Economic Data Will Be Released Tomorrow, Experts Say GDP Growth Slowed.
According to the arrangement of the National Bureau of statistics, we will announce the annulus data of four statistical indicators, including gross domestic product (GDP), industrial added value above Designated Size, fixed asset investment (excluding farmers) and total retail sales of social consumer goods, tomorrow. A number of agencies are expected to see that GDP growth is expected to be around 9.5% in the first quarter of this year. This figure fell by 0.3% over the previous quarter, but industry insiders say it is still growing at a high speed.
The report of the Bank of Communications (601328) Financial Research Center said that the GDP growth in the first quarter was expected to be 9.6%. Societe Generale Bank (601166) senior economist Lu Zheng commissar expects the GDP growth rate in the first quarter to be around 9.5%, slowing down 0.3 percentage points compared with the fourth quarter of last year. CICC expects that GDP will grow 9.6% in the first quarter, down from 9.8% in the fourth quarter of last year, but the economic growth in the first quarter will be significantly lower than the fourth quarter of last year. The report points out that some leading indicators, such as new projects, credit growth and the real estate market, all show that the slowdown will continue.
The industry believes that GDP growth slowed in the first quarter, which is China. Macro-control The result.
This year, our country has intensified the macro-control of real estate.

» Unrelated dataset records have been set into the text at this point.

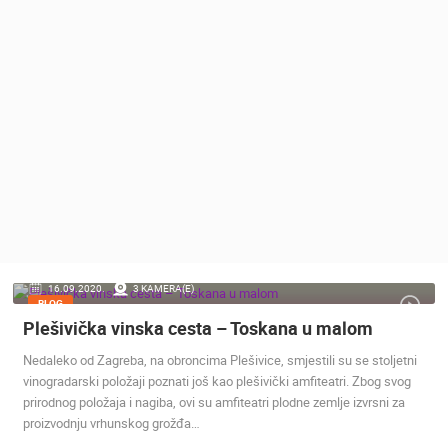
MEDIJI O
NAMA,
NAGRADE I
PRIZNANJA
DONACIJE
ZA NOVE
WEB
KAMERE
TERMS OF
USE
PRIVACY
16.09.2020.
3 KAMERA(E)
POLICY
BLOG
Plešivička vinska cesta – Toskana u malom
BANERI
Nedaleko od Zagreba, na obroncima Plešivice, smjestili su se stoljetni
vinogradarski položaji poznati još kao plešivički amfiteatri. Zbog svog
prirodnog položaja i nagiba, ovi su amfiteatri plodne zemlje izvrsni za
proizvodnju vrhunskog grožđa…
HRVATSKI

Judging from the current performance of the real estate market, the decline in housing turnover and the signs of falling housing prices show that the effect of macro-control policies has gradually emerged. At the same time, after the abolition of some preferential policies in the car market, the car market has cooled down compared with last year. The emergence of trade deficits is also a major reason for the slowdown in China's economy in the first quarter.

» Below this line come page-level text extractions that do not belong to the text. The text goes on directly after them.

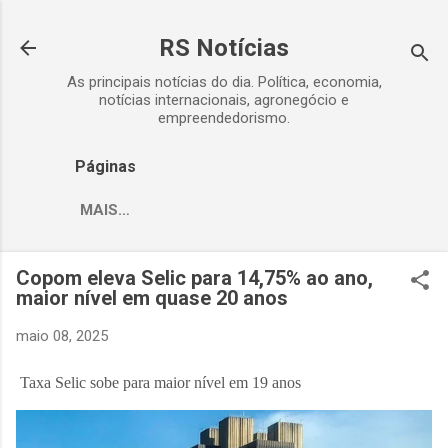
Pular para o conteúdo principal
RS Notícias
As principais notícias do dia. Política, economia,
notícias internacionais, agronegócio e
empreendedorismo.
Páginas
MAIS…
Copom eleva Selic para 14,75% ao ano,
maior nível em quase 20 anos
maio 08, 2025
Taxa Selic sobe para maior nível em 19 anos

According to data released by the General Administration of Customs of China, China's import volume once again exceeded exports in March, which was affected by strong domestic economic growth and rising international commodity prices. In the first quarter, China's cumulative deficit reached $1 billion 20 million, the first quarterly trade deficit in China in 6 years.
Li Huiyong, chief macroeconomic analyst of the macro strategy Department of Shenyang Wanguo Securities Research Institute, said there will be no deficit in the whole year, and the trade balance should increase by quarter. This year there will still be a surplus of about US $100 billion.

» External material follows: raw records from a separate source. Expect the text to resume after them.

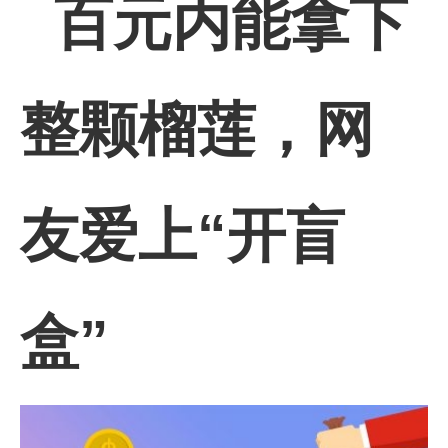
百元内能拿下
整颗榴莲，网
友爱上“开盲
盒”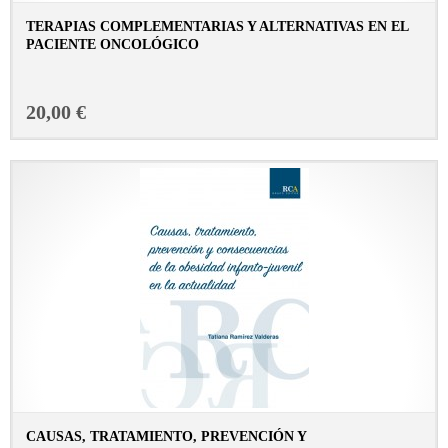
TERAPIAS COMPLEMENTARIAS Y ALTERNATIVAS EN EL
PACIENTE ONCOLÓGICO
CONSULTAR FICHA EN LIBRERÍA
20,00 €
CAUSAS, TRATAMIENTO, PREVENCIÓN Y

How much will the deficit affect the growth rate of GDP? Li Huiyong said that the deficit will not necessarily affect the GDP. In 2010, the balance of trade has been decreasing progressively, but GDP is increasing gradually. Therefore, the trade deficit will not have a great impact on GDP.
Although China's economic growth may slow down in the first quarter, insiders say there is no need to worry about whether China's future economy will decline. The recovery of PMI in March also showed that the smooth operation of our economy continued to consolidate.
Zhu Baoliang, chief economist of the Forecast Department of the National Information Center, said that this year is the year when the year 12th Five-Year begins. This year, we should deal with the cyclical change of the financial crisis. We should also consider the energy conservation and emission reduction policies adopted by China during the "12th Five-Year" period. The cyclical and structural problems are expected to slow the economy a bit slower this year than in 2010.
In addition to GDP, the trend of CPI is also one of the focus of attention. Many economists have pointed out that the prediction of CPI in March is facing great uncertainty because of the divergence of food prices monitored by the Ministry of agriculture and the Ministry of Commerce in March.
According to the monitoring data from the Ministry of agriculture, the wholesale price of agricultural products (000061) has dropped in March compared with February, while the Ministry of Commerce's monitoring data showed that the price of edible agricultural products had maintained a slight upward trend in the four weeks of March. However, in most cases, the Ministry of Commerce's monitoring data are released by the final statistics bureau. Price trend The degree of association is even higher.
Tang Jianwei, senior macroeconomic analyst at Bank of Communications Research Center, said that referring to the Ministry of Commerce monitoring data, food prices rose by 0.5-1 percentage points in March. In view of the steady decline in the prices of non food products in recent months, non food prices were expected to fall somewhat from last month, about 2%.